Why torch.jit is so slow?

Daulbaev · February 7, 2019, 2:53pm

Hello! Today I compared numba.jit and torch.jit and was very surprised. What am I doing wrong?

import torch
from numba import jit

@torch.jit.script
def torch_jit_sum(x : torch.Tensor):
    res = torch.zeros_like(x[0, 0])
    for i in range(x.shape[0]):
        for j in range(x.shape[1]):
            res += x[i, j]
    return res

def blablabla(x):
    with torch.no_grad():
        return torch_jit_sum(x)

def loop_sum(x):
    res = torch.zeros_like(x[0, 0])
    for i in range(x.shape[0]):
        for j in range(x.shape[1]):
            res += x[i, j]
    return res

@jit
def numba_sum(x):
    res = 0.0
    for i in range(x.shape[0]):
        for j in range(x.shape[1]):
            res += x[i, j]
    return res

ezyang · February 7, 2019, 3:00pm

Hi @Daulbaev! The reason torch.jit is slow in your example, is because it’s not designed for this particular use-case The kinds of speed ups you will see with torch.jit are situations, e.g., when you have a number of pointwise operations, and torch.jit will be able to fuse them together and eliminate overhead and memory traffic. torch.jit, at this point in time, is not designed to take pointwise loops as you’ve written here, and compile them into machine code directly.

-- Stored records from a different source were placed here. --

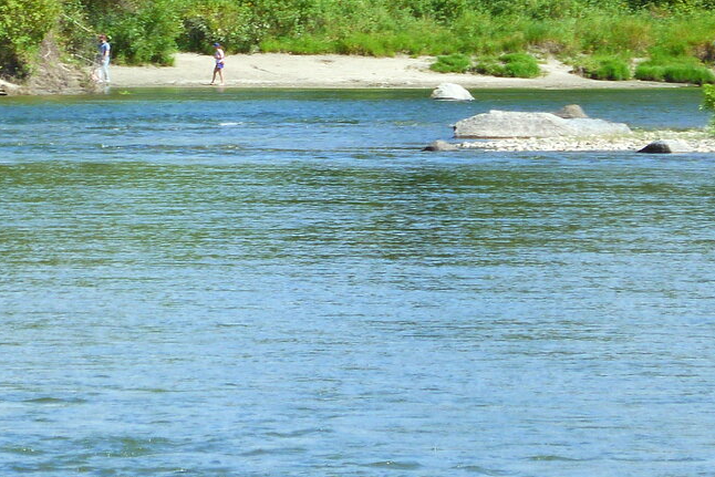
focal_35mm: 515
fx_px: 10230
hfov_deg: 4.0
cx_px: 262
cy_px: -46
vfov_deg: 2.7
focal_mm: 36
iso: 100
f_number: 5.9
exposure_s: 1/125
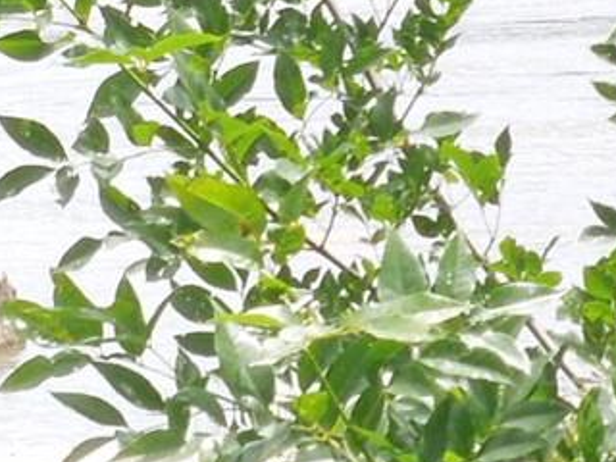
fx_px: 17190
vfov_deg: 1.5
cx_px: -901
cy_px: -437
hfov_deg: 2.0
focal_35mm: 966
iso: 100
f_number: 4.9
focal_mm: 27.2
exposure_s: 1/250
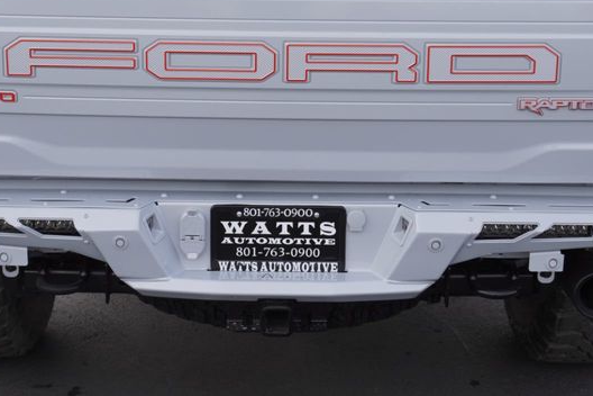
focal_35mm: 67
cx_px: 256
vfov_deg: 20.1
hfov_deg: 30.1
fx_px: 1103
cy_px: 80
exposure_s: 1/125
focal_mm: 23
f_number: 5.6
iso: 100
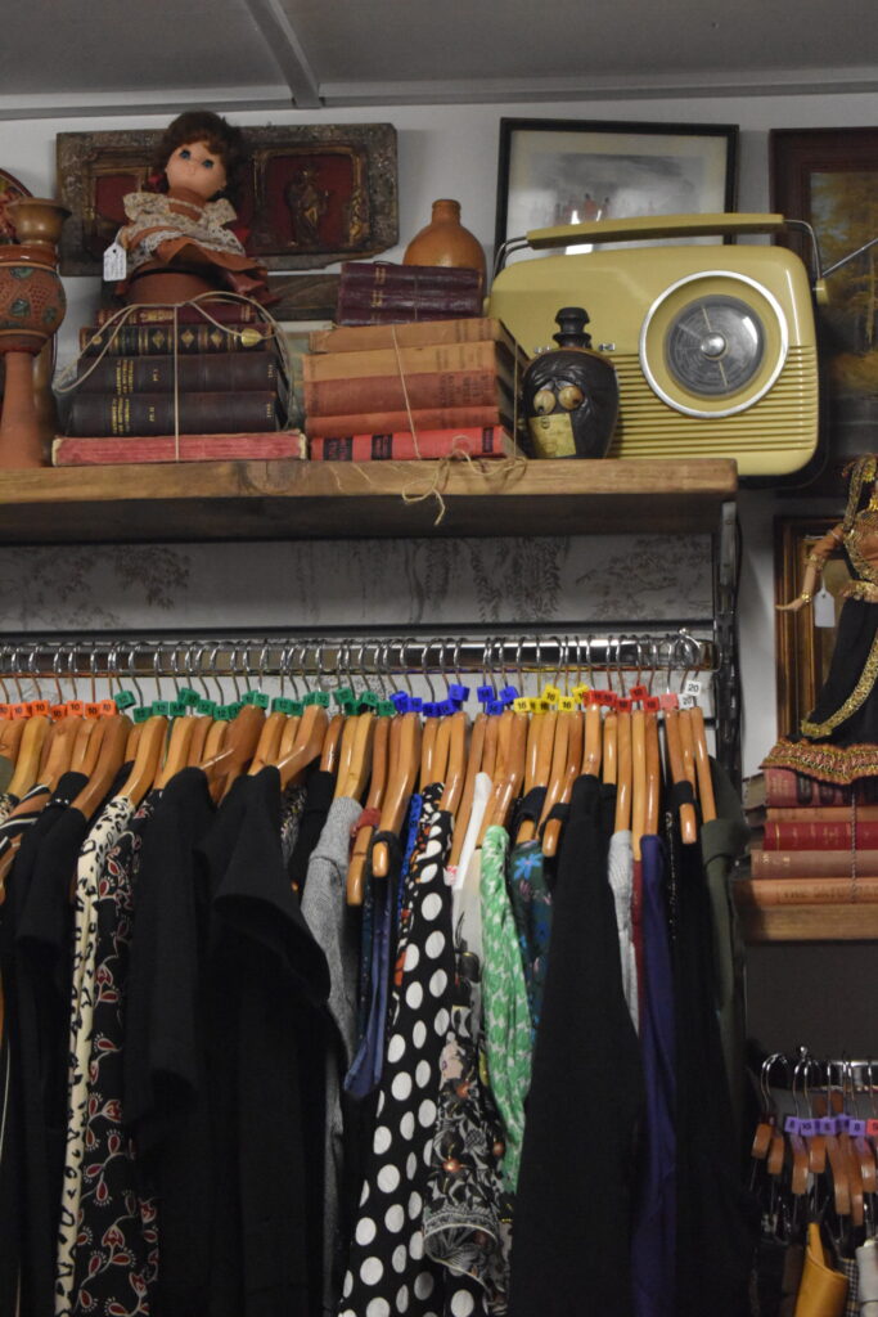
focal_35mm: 72
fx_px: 2633
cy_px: 658
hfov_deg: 18.9
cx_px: 439
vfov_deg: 28.1
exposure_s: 1/125
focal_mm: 48
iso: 6400
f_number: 5.3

Daulbaev · February 7, 2019, 3:02pm

Thank you for a quick response. Do you have an example of a function where torch.jit on CPU is faster than numba.jit?

tom · February 7, 2019, 3:57pm

Given that numba jit compiles single cuda kernels, it’s going to be at leas as fast in execution.
However, for many things, the expressive power of PyTorch is much greater and the JIT will take those ops and optimize them.

Best regards

Thomas